[Stored entries]
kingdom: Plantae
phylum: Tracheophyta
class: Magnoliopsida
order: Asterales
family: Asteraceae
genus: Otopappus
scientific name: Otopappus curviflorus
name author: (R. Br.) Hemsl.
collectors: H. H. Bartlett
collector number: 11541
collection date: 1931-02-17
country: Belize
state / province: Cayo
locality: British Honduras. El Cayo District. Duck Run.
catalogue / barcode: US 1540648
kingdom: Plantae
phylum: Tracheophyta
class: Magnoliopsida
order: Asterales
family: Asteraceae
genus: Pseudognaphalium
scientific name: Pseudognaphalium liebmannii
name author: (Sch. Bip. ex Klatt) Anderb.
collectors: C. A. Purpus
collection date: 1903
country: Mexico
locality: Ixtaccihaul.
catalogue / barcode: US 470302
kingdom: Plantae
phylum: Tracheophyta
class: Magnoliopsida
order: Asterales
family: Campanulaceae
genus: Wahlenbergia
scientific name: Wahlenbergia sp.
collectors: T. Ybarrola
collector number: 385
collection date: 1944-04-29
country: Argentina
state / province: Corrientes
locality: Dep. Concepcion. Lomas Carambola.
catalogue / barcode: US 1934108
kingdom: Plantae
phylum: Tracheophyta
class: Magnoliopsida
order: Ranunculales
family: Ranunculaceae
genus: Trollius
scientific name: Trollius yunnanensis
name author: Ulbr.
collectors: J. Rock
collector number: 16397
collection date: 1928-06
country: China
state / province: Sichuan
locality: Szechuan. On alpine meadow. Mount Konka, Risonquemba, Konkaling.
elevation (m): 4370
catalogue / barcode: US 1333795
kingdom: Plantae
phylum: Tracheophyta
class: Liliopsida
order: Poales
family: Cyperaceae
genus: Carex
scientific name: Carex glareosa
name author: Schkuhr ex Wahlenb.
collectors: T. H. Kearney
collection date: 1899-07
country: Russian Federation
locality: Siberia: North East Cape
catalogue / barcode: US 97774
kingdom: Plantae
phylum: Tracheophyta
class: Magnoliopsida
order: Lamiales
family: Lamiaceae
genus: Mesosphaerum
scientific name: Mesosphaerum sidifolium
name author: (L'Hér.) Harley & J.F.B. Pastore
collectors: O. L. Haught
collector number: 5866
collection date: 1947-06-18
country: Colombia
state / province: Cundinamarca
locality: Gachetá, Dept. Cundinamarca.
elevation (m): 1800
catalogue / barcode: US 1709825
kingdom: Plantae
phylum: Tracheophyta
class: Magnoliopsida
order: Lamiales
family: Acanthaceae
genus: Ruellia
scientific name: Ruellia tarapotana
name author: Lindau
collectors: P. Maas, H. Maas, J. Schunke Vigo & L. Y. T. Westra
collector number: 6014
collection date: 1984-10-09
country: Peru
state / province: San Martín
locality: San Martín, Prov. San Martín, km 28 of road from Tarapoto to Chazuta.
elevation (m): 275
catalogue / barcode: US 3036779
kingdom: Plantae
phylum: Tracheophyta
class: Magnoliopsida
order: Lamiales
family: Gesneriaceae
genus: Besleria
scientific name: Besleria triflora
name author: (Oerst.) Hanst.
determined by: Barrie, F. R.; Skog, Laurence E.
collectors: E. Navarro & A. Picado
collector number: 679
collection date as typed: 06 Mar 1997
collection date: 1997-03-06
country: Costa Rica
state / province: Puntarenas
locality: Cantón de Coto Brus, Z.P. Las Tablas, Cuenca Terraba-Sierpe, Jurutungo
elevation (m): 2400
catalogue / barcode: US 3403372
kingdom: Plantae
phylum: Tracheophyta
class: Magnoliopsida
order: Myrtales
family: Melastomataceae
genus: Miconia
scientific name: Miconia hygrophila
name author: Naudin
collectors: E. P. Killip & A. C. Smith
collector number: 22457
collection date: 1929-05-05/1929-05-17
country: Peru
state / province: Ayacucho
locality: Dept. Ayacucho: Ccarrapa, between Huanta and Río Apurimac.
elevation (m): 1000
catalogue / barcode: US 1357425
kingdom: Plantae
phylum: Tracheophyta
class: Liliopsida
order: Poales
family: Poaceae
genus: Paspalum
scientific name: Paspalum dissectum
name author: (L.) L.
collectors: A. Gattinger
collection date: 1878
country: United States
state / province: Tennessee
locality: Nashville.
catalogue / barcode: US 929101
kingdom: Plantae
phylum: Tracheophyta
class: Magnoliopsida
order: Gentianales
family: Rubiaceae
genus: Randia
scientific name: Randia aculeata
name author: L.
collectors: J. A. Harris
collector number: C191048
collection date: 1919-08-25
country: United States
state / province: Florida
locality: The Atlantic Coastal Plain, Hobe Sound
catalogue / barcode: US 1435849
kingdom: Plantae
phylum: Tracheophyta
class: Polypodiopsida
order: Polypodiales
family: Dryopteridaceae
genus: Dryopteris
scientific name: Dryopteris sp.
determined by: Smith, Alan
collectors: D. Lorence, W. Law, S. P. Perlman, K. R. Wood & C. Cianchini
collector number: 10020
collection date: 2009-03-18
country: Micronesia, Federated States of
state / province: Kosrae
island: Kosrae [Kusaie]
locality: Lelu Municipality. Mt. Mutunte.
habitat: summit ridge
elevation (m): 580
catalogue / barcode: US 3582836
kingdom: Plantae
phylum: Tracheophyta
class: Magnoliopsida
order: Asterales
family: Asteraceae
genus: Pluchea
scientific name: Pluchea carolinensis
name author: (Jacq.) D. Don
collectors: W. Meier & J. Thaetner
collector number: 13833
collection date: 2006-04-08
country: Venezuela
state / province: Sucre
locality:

» Work instructions
How many lines in the records above contain the string "province"? Reply with the number only.

» Answer to this exercise
11